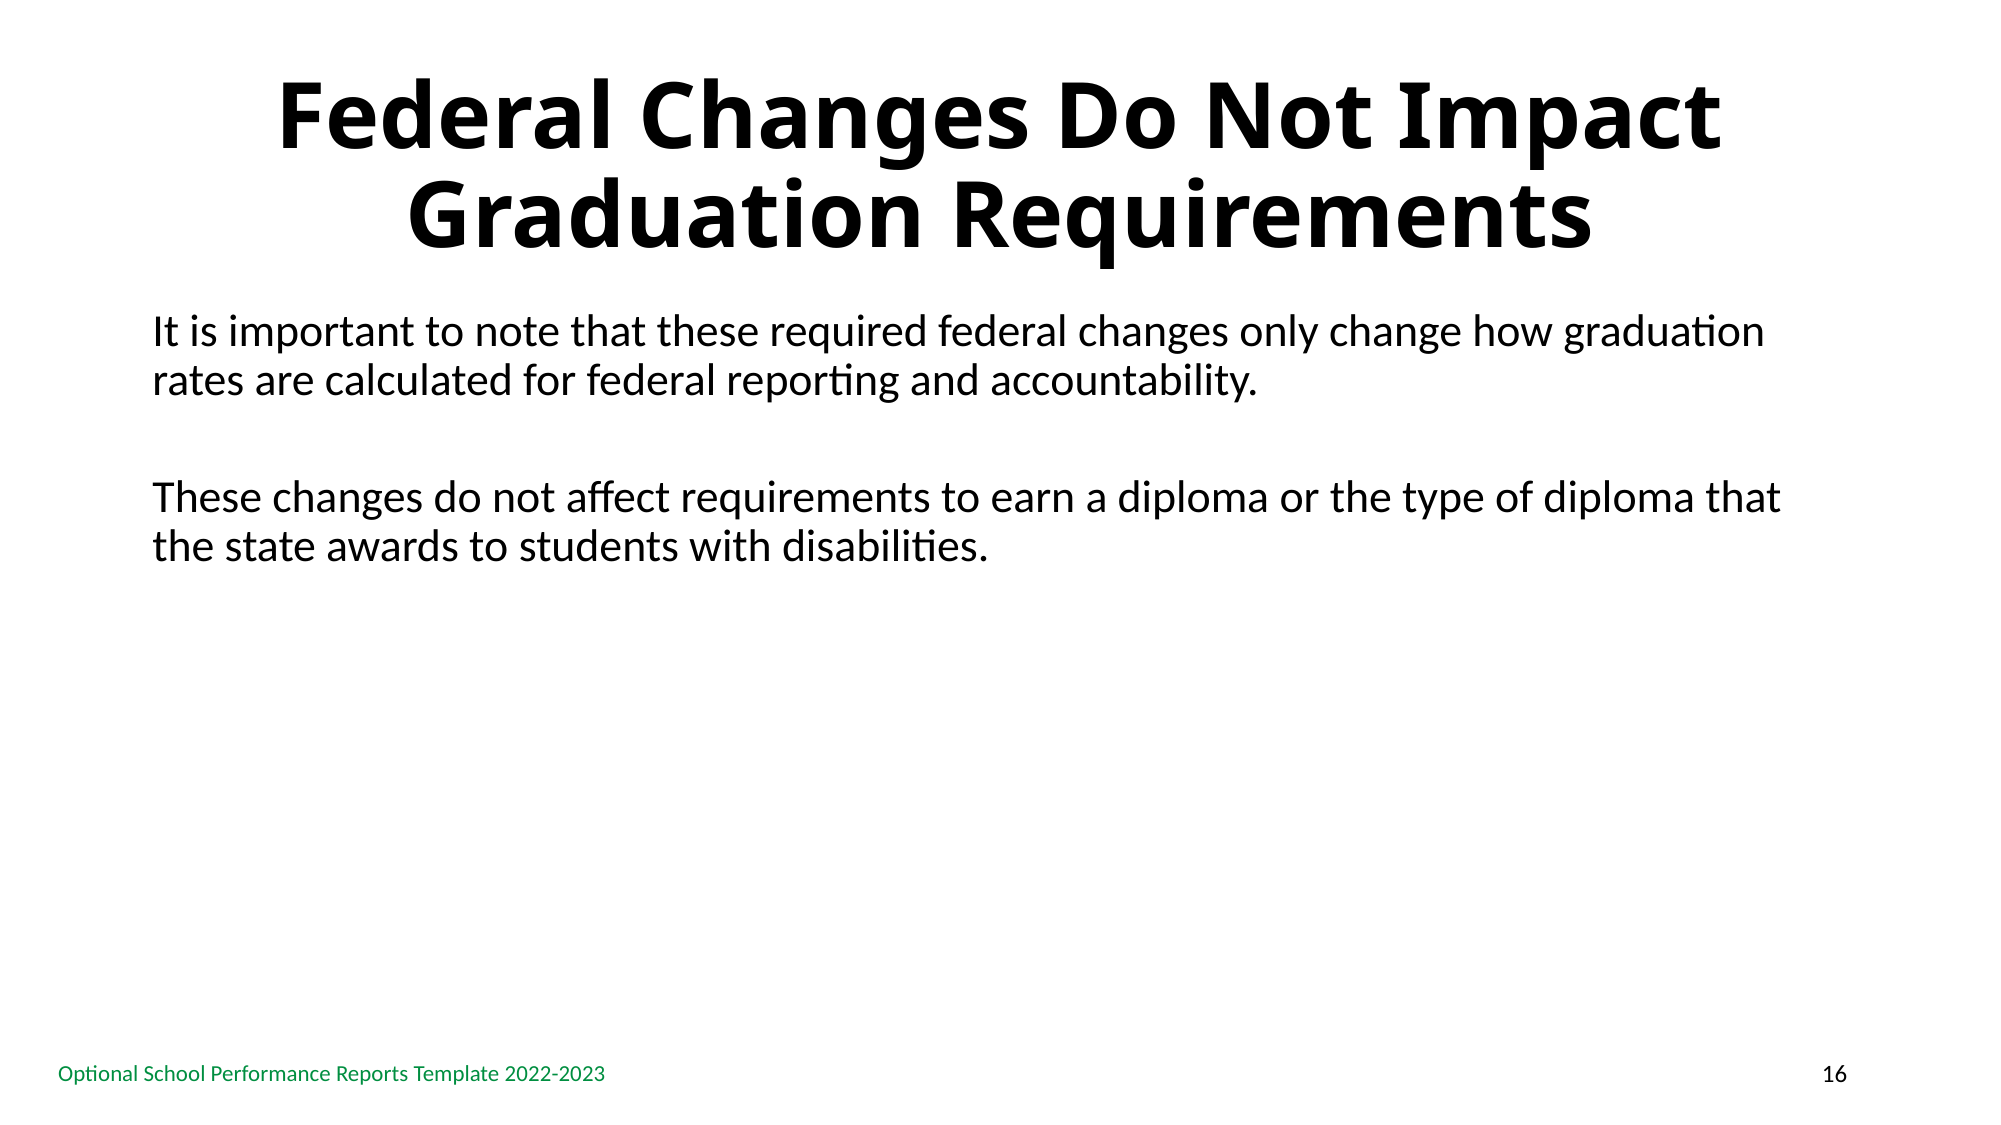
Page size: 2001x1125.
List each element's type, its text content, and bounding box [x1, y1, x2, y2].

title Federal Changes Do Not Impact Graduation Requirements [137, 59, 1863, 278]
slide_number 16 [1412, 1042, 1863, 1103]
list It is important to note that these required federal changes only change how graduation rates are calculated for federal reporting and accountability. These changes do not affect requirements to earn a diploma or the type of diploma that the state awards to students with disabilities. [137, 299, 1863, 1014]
--
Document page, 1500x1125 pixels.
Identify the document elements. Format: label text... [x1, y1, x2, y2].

= PROBLEM =
Using the entries above, give again exactly the lines from the line holding "Document page, 1500x1125 pixels." through the line holding "Identify the document". Include both end lines and nothing else.

= EXPECTED ANSWER =
Document page, 1500x1125 pixels.
Identify the document elements. Format: label text... [x1, y1, x2, y2].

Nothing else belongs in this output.